Fong Tai, at age nineteen, is already fond of Western ways and balks at his prearranged marriage. China in 1880 is a country divided against itself. The Han majority is ruled by the minority Manchus, whose Empress Dowager (Tsu Hsi of the Ching Dynasty) lives to see the failure of the Boxer Rebellion, which aimed to “purify” China of foreign ideas, at the turn of the century. Though Fong Tai rises to some political prominence, his favored reforms are dashed by the Boxers and his life is lost in the fighting.

Fong’s daughter, Brigid, escapes to France and returns to her homeland full of hate for the Boxers and the old dynasty and fearing the rape of China by European powers. By 1910, Brigid is enmeshed in the politics of Dr. Sun Yat-sen, whose republican sentiments, and the power plays by the Chinese warlords, give way in the 1930’s to war with Japan and the rise of Chinese Communism. Mao Tse-tung declares the People’s Republic on October 1, 1949.

Brigid, an aspiring actress, is confident, temperamental, and incredibly beautiful; a tempestuous affair between Brigid and actor Bo Ho yields Mabel, who at fifteen is discovered by her mother to be a stripper in a local bar. Eventually Mabel marries and accepts the Communist line, but she fears that the Party is turning her two sons, Pang Sin and Jimmy, into robots. Though both boys become Red Guards in the 1960’s, Jimmy’s humanity triumphs over the reigning student terrorism; in 1976, he welcomes a new pragmatism, a new openness in China.

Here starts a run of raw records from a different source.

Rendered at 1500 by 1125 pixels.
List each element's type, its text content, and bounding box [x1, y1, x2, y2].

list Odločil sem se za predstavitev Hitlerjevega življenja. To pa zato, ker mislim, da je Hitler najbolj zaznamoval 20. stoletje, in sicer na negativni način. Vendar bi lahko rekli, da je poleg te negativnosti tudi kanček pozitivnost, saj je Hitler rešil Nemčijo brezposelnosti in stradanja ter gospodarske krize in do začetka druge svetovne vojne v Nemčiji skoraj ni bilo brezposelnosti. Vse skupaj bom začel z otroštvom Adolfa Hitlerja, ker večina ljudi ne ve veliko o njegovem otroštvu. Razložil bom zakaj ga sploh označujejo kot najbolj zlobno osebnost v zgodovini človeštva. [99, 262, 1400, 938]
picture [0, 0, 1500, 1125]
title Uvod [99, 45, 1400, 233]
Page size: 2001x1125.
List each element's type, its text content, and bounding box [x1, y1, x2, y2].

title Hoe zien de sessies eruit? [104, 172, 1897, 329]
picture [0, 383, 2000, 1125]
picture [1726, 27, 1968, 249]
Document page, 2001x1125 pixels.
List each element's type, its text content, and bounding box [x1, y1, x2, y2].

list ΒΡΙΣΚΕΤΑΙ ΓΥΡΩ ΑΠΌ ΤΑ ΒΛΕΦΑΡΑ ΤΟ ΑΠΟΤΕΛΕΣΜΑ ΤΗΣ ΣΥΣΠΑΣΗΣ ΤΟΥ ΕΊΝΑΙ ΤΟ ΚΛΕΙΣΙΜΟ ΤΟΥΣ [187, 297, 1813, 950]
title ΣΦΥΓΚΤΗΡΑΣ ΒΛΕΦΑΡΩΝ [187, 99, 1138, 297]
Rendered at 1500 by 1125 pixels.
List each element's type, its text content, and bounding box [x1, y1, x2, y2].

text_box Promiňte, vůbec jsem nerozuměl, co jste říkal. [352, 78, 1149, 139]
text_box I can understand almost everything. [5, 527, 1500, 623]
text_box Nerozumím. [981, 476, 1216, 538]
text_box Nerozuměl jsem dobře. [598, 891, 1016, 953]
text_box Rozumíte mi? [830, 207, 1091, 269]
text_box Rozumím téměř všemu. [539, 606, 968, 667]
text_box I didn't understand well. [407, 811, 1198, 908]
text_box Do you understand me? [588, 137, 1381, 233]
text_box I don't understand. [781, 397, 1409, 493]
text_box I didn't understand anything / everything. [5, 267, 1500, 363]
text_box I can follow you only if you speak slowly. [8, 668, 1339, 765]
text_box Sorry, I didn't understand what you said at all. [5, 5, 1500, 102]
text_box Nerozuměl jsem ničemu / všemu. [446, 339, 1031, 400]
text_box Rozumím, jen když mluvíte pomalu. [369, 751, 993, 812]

The fictional characters created by C.Y. Lee are feisty and intriguing, but his pedestrian prose betrays them. CHINA SAGA is not mere soap opera, for Brigid and Mabel, Pang Sin and Jimmy help illuminate the internal contradictions in Chinese politics and flesh out the book’s theme, that of cultural change. Yet the reader longs for emotional depth that is more than cliche. The characters live for a moment; but in the end it is the reality of China that holds the reader’s interest.